Many people have probably gone past the haveibeenpwned.com page to see if they were part of the large-scale leak that revealed 770 stolen emails and 22 million passwords.
For those who have been stolen their data, there is good reason to take a number of precautions.
Strong passwords are crucial for making life hard for hackers who are looking for your online data.
Enable two factor authentication for all the services you use: Apple ID, Twitter, Gmail, Facebook, Office365. It ensures that someone who has downloaded your password cannot log in to your services without another factor, usually something dynamic, such as. A “one time password”
Prefer not to use SMS passwords
There are several services that allow for two-factor authentication such as Google and Microsoft Authenticator.
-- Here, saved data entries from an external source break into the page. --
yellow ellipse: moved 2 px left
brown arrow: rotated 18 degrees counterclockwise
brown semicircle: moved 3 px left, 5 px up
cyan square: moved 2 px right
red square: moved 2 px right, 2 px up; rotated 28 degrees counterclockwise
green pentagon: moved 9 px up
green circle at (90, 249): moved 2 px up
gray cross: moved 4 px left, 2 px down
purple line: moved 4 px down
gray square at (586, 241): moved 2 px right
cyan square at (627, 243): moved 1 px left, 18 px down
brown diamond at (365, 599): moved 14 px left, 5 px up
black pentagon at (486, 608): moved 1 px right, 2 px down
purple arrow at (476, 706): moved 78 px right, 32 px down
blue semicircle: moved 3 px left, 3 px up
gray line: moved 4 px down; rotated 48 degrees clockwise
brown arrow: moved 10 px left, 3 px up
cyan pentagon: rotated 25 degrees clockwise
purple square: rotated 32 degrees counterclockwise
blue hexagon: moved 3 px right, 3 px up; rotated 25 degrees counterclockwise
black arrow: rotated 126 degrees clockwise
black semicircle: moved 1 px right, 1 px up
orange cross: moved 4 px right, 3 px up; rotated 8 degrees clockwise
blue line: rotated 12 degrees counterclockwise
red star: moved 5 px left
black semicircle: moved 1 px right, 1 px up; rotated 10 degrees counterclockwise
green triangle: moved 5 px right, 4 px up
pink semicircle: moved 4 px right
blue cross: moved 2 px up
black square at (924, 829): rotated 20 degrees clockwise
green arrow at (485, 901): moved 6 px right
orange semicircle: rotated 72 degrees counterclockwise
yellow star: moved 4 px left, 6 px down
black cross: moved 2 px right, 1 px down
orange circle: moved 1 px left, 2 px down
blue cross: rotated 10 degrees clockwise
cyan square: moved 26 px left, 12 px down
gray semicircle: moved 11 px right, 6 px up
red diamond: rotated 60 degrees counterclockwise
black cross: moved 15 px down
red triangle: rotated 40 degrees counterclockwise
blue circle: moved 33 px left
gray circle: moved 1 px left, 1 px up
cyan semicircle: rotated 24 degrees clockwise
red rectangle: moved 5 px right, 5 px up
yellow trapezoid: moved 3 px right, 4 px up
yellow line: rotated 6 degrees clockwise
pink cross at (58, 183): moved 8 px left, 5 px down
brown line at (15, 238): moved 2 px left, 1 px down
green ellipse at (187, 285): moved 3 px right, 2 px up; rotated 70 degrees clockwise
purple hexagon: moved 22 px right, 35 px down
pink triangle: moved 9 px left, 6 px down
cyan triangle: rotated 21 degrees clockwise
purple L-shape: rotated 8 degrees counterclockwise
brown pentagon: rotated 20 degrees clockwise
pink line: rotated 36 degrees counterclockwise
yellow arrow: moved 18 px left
However, there is one option one should be careful with.
“SMS passwords should be your last resort and have their own problems but are still better than not having 2FA,”
Also, not to use the same password in multiple places and to Get started using a password manager
, because it has a different smart function than just remembering complicated passwords.
“Use the password manager to generate random passwords for you. Random passwords are important. And sorry, but you’re not the creative type when it comes to passwords and remembering them. ”Also
When it comes to email addresses, however, it becomes a bit more difficult. But there is something you can do to make yourself better.
If you happen to have control over your own email infrastructure or if you use a service that allows it: Create aliases for specific usage situations, so when a break occurs, the attacker will not have all the information on you or you makes it harder to correlate the data. It is a great advantage to set up different e-mail accounts for different purposes.